Up until this point, Monster Magnet had been the archetypal stoner rock band, famed as much for spiking their audiences with hallucinogenic drugs as their addictive blend of Sabbath-esque riffs and 60s psychedelia. But following a series of fairly low key releases, Dave Wyndorf - frontman, Space Lord and self-styled `Bullgod' - decided to relocate to Las Vegas, where he penned the entire record. Previous effort, 1995's Dopes to Infinity, had spawned the ultra-catchy, Beavis and Butthead-endorsed hit, 'Negasonic Teenage Warhead', but this one really had it all. Colossal riffs, song-writing suss -- and a lyrical content that pointed to the fact that Wyndorf was not only someone who walked it like he talked it, but genuinely believed in rock `n' roll as the saviour of mankind. "I'm never gonna work another day in my life" he roared on the title track, seemingly without a trace of irony. On the album's opener, meanwhile, he demanded that listeners "Come to me, I'm your living crop circle, yeah!"
Musically, Powertrip marked a significant departure from the lo-fi stoner metal fare of earlier albums, taking the band in a far more commercially viable direction. While the band's trademark groove remained very much in tact, guitarist Ed Mundell's savage riffing was now coupled with some hugely danceable beats, and the whole thing was treated to a slick production job courtesy of Matt Hyde. Even the less bombastic tracks, the introspective 'Baby Gotterdammerung' and prescient closer, 'Your Lies Become You', sounded totally convincing and Powertrip was hailed by many as a modern masterpiece upon its original release in 1998.

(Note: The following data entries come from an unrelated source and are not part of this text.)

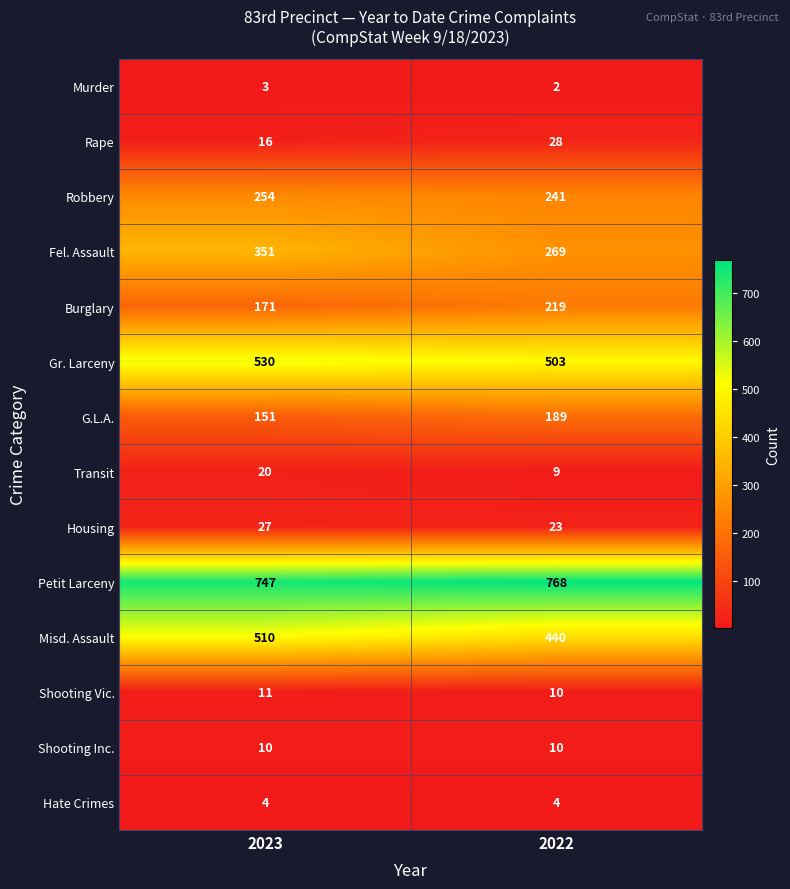

At how many categories does at least one series exceed 760?

1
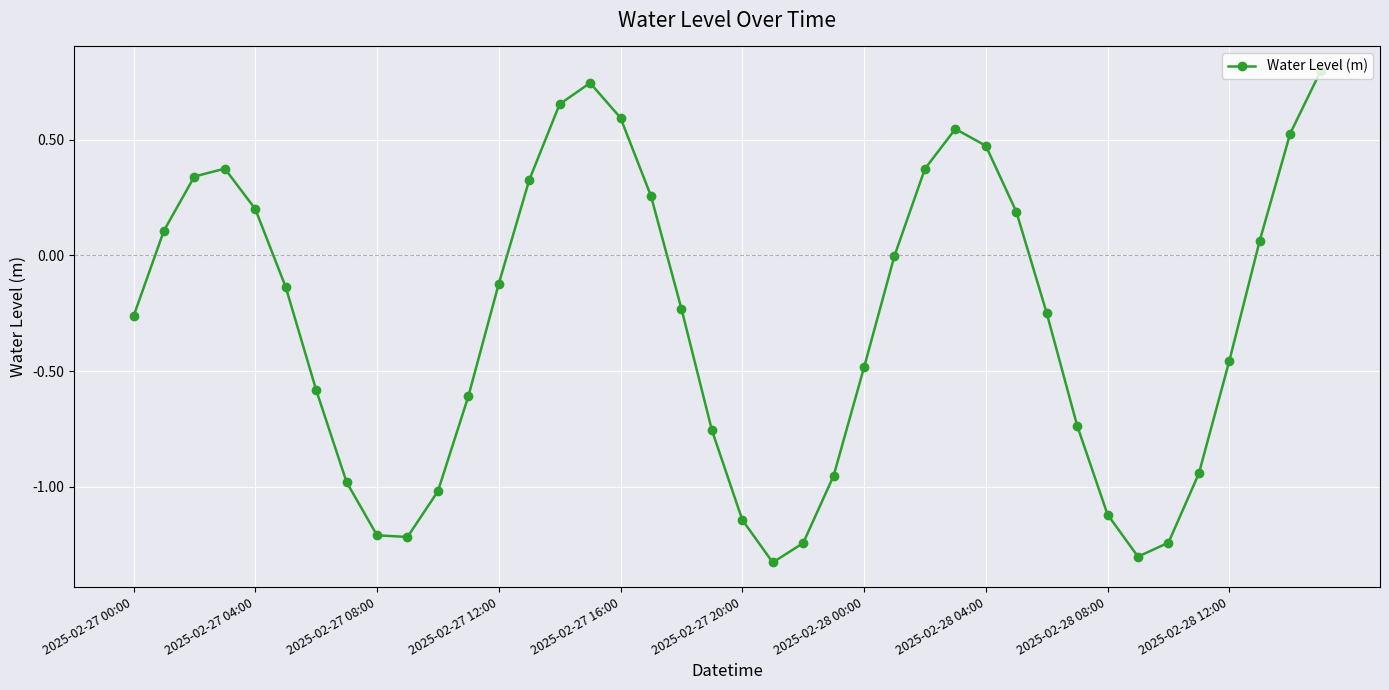

Count the number of data series in this chart.

1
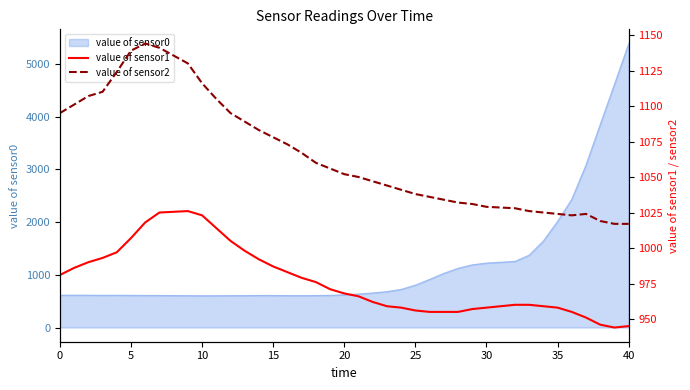

What is the lowest value of the value of sensor0 series?

604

Unfortunately, with their follow-up, 2000's God Says No, and 2004's largely forgettable Monolithic Baby! Monster Magnet failed to secure the universal acclaim Powertrip looked to set to bring them. But as far as big, bold, unreconstructed rawk music goes, any band would be hard pushed to top this, and as such it surely deserves a place in every rock fan's record collection.